▼▼▼

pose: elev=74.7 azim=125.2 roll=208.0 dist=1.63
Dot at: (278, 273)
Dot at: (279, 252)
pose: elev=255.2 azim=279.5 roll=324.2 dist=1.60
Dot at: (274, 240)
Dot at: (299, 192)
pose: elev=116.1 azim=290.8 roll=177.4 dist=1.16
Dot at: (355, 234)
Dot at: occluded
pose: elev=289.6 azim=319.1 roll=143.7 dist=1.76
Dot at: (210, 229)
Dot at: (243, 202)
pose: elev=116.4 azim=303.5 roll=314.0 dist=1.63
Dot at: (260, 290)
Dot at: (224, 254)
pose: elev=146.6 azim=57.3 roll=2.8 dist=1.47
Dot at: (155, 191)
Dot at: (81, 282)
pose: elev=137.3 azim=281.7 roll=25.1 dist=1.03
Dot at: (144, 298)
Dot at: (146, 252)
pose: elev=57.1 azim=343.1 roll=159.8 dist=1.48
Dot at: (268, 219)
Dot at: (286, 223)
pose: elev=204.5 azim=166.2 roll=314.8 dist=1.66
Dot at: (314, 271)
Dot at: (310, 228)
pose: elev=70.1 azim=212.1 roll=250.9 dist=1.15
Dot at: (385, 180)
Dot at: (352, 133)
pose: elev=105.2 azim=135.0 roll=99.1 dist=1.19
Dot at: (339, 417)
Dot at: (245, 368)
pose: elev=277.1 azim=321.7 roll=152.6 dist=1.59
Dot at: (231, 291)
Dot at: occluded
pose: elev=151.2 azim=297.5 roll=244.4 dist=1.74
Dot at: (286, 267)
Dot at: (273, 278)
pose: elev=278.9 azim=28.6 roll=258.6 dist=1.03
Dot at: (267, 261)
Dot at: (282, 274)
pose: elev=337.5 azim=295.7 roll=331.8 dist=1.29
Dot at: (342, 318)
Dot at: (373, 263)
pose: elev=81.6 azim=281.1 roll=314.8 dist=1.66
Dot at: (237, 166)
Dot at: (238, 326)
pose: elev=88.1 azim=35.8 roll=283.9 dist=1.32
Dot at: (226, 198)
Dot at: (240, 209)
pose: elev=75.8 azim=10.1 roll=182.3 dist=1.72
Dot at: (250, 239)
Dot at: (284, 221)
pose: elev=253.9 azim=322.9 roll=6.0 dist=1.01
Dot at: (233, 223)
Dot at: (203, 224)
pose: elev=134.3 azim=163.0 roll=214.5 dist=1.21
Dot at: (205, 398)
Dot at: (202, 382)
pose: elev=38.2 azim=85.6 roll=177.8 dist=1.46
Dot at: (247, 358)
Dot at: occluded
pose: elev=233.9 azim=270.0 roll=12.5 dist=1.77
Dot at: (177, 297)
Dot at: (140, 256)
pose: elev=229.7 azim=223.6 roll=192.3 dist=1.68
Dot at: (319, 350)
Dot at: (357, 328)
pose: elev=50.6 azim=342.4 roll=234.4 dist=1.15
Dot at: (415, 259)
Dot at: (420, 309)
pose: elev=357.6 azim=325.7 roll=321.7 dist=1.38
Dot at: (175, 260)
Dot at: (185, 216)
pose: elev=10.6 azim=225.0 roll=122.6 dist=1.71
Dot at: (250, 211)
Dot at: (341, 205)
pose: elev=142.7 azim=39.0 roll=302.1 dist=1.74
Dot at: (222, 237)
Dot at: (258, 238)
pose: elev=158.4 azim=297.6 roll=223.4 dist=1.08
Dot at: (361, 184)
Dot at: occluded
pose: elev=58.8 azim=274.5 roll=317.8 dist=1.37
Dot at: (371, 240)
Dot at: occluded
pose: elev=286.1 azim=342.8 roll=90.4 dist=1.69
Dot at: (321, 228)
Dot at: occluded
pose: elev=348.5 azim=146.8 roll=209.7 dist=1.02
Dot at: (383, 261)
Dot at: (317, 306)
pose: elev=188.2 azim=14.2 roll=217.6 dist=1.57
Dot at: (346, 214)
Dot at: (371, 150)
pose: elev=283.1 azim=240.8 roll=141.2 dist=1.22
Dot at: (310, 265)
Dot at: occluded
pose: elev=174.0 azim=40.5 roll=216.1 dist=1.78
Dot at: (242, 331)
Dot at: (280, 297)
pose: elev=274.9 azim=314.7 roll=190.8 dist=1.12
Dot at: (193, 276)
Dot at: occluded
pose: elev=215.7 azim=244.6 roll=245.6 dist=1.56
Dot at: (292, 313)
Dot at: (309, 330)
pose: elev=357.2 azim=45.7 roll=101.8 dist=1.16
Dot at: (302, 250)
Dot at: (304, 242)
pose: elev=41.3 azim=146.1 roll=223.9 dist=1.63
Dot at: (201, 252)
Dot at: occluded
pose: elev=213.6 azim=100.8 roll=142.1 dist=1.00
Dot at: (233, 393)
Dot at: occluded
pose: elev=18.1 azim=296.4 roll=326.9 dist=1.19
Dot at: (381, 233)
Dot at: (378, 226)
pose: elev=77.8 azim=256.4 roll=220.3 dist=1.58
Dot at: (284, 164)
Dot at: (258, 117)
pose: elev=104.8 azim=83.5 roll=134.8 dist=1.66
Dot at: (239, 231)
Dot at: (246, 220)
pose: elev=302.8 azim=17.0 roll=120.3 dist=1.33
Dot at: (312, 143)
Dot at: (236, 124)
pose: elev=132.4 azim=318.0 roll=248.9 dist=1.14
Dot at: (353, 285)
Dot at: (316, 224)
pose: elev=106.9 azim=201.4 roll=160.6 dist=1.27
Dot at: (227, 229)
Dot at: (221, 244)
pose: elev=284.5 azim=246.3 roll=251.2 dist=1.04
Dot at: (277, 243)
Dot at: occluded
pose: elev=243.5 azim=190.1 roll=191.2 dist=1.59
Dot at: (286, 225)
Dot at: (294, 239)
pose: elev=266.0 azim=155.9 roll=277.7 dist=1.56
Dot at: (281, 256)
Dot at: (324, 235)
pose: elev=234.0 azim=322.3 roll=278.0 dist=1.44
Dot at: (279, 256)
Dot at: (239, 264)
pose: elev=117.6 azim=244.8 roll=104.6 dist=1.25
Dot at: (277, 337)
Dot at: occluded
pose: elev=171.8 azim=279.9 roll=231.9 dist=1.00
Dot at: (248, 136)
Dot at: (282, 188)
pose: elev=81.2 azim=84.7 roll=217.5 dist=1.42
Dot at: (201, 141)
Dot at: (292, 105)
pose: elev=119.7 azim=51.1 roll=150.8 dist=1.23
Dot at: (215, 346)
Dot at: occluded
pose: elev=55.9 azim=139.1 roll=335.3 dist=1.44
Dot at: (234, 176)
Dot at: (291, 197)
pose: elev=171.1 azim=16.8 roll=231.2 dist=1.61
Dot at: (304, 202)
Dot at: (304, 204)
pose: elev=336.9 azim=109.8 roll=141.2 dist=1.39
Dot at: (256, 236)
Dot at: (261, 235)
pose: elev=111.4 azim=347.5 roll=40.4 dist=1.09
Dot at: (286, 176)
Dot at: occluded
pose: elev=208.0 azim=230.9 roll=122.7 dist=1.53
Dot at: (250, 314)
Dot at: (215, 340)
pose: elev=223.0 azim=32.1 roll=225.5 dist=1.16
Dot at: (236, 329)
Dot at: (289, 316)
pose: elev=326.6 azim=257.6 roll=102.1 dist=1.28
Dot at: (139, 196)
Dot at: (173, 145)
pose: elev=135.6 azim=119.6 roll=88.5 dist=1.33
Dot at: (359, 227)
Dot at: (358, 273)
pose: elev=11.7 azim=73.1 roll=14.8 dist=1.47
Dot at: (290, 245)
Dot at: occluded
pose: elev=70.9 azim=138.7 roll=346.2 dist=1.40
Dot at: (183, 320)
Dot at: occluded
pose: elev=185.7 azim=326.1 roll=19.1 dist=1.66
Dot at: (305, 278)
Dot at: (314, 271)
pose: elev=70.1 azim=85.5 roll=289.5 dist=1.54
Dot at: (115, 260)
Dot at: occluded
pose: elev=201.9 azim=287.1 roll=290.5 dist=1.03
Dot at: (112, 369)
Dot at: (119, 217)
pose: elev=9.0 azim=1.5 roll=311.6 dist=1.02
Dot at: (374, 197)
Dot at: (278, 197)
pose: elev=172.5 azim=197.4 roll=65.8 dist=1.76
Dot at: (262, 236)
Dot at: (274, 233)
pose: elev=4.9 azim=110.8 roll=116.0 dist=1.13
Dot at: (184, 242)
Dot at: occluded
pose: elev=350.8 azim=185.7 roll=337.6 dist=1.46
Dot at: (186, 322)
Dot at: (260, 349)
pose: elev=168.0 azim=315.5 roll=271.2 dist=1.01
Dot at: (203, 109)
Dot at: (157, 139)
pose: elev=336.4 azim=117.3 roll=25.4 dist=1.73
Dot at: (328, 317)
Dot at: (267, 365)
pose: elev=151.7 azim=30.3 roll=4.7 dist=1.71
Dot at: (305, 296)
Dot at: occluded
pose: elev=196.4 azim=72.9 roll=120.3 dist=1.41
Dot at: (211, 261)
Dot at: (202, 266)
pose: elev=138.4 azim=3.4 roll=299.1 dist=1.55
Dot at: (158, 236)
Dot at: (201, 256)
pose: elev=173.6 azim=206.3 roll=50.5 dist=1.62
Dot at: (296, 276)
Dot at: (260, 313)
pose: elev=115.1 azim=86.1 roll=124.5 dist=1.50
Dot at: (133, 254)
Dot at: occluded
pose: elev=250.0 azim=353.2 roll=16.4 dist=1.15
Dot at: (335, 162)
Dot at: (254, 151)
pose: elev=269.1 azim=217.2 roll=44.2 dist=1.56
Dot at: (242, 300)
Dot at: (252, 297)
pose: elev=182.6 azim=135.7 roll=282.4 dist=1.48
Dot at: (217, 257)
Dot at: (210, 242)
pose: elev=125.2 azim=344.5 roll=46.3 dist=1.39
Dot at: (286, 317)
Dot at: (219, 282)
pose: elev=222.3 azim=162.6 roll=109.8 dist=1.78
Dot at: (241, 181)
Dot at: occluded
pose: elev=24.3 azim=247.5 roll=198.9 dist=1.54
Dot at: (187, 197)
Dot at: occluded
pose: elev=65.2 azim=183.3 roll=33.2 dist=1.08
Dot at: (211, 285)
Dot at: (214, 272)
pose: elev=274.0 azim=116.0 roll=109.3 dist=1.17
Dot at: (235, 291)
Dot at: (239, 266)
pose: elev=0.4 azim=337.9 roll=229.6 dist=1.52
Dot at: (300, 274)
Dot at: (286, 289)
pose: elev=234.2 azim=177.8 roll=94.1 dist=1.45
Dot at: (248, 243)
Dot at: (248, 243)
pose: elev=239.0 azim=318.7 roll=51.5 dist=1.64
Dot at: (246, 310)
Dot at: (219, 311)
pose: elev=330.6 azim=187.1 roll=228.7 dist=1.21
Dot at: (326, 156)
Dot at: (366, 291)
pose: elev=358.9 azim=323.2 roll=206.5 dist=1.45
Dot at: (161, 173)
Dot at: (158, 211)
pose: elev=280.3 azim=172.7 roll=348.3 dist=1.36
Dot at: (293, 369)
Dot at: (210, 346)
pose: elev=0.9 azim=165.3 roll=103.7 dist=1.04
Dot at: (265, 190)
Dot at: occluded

▲▲▲

*WHAT TO DO:* Could you copy the data word for word, starting at its first line and stopping after the line that contains "Dot at: (185, 216)", with both of those lines included?

*COMPLETED TASK:*
pose: elev=74.7 azim=125.2 roll=208.0 dist=1.63
Dot at: (278, 273)
Dot at: (279, 252)
pose: elev=255.2 azim=279.5 roll=324.2 dist=1.60
Dot at: (274, 240)
Dot at: (299, 192)
pose: elev=116.1 azim=290.8 roll=177.4 dist=1.16
Dot at: (355, 234)
Dot at: occluded
pose: elev=289.6 azim=319.1 roll=143.7 dist=1.76
Dot at: (210, 229)
Dot at: (243, 202)
pose: elev=116.4 azim=303.5 roll=314.0 dist=1.63
Dot at: (260, 290)
Dot at: (224, 254)
pose: elev=146.6 azim=57.3 roll=2.8 dist=1.47
Dot at: (155, 191)
Dot at: (81, 282)
pose: elev=137.3 azim=281.7 roll=25.1 dist=1.03
Dot at: (144, 298)
Dot at: (146, 252)
pose: elev=57.1 azim=343.1 roll=159.8 dist=1.48
Dot at: (268, 219)
Dot at: (286, 223)
pose: elev=204.5 azim=166.2 roll=314.8 dist=1.66
Dot at: (314, 271)
Dot at: (310, 228)
pose: elev=70.1 azim=212.1 roll=250.9 dist=1.15
Dot at: (385, 180)
Dot at: (352, 133)
pose: elev=105.2 azim=135.0 roll=99.1 dist=1.19
Dot at: (339, 417)
Dot at: (245, 368)
pose: elev=277.1 azim=321.7 roll=152.6 dist=1.59
Dot at: (231, 291)
Dot at: occluded
pose: elev=151.2 azim=297.5 roll=244.4 dist=1.74
Dot at: (286, 267)
Dot at: (273, 278)
pose: elev=278.9 azim=28.6 roll=258.6 dist=1.03
Dot at: (267, 261)
Dot at: (282, 274)
pose: elev=337.5 azim=295.7 roll=331.8 dist=1.29
Dot at: (342, 318)
Dot at: (373, 263)
pose: elev=81.6 azim=281.1 roll=314.8 dist=1.66
Dot at: (237, 166)
Dot at: (238, 326)
pose: elev=88.1 azim=35.8 roll=283.9 dist=1.32
Dot at: (226, 198)
Dot at: (240, 209)
pose: elev=75.8 azim=10.1 roll=182.3 dist=1.72
Dot at: (250, 239)
Dot at: (284, 221)
pose: elev=253.9 azim=322.9 roll=6.0 dist=1.01
Dot at: (233, 223)
Dot at: (203, 224)
pose: elev=134.3 azim=163.0 roll=214.5 dist=1.21
Dot at: (205, 398)
Dot at: (202, 382)
pose: elev=38.2 azim=85.6 roll=177.8 dist=1.46
Dot at: (247, 358)
Dot at: occluded
pose: elev=233.9 azim=270.0 roll=12.5 dist=1.77
Dot at: (177, 297)
Dot at: (140, 256)
pose: elev=229.7 azim=223.6 roll=192.3 dist=1.68
Dot at: (319, 350)
Dot at: (357, 328)
pose: elev=50.6 azim=342.4 roll=234.4 dist=1.15
Dot at: (415, 259)
Dot at: (420, 309)
pose: elev=357.6 azim=325.7 roll=321.7 dist=1.38
Dot at: (175, 260)
Dot at: (185, 216)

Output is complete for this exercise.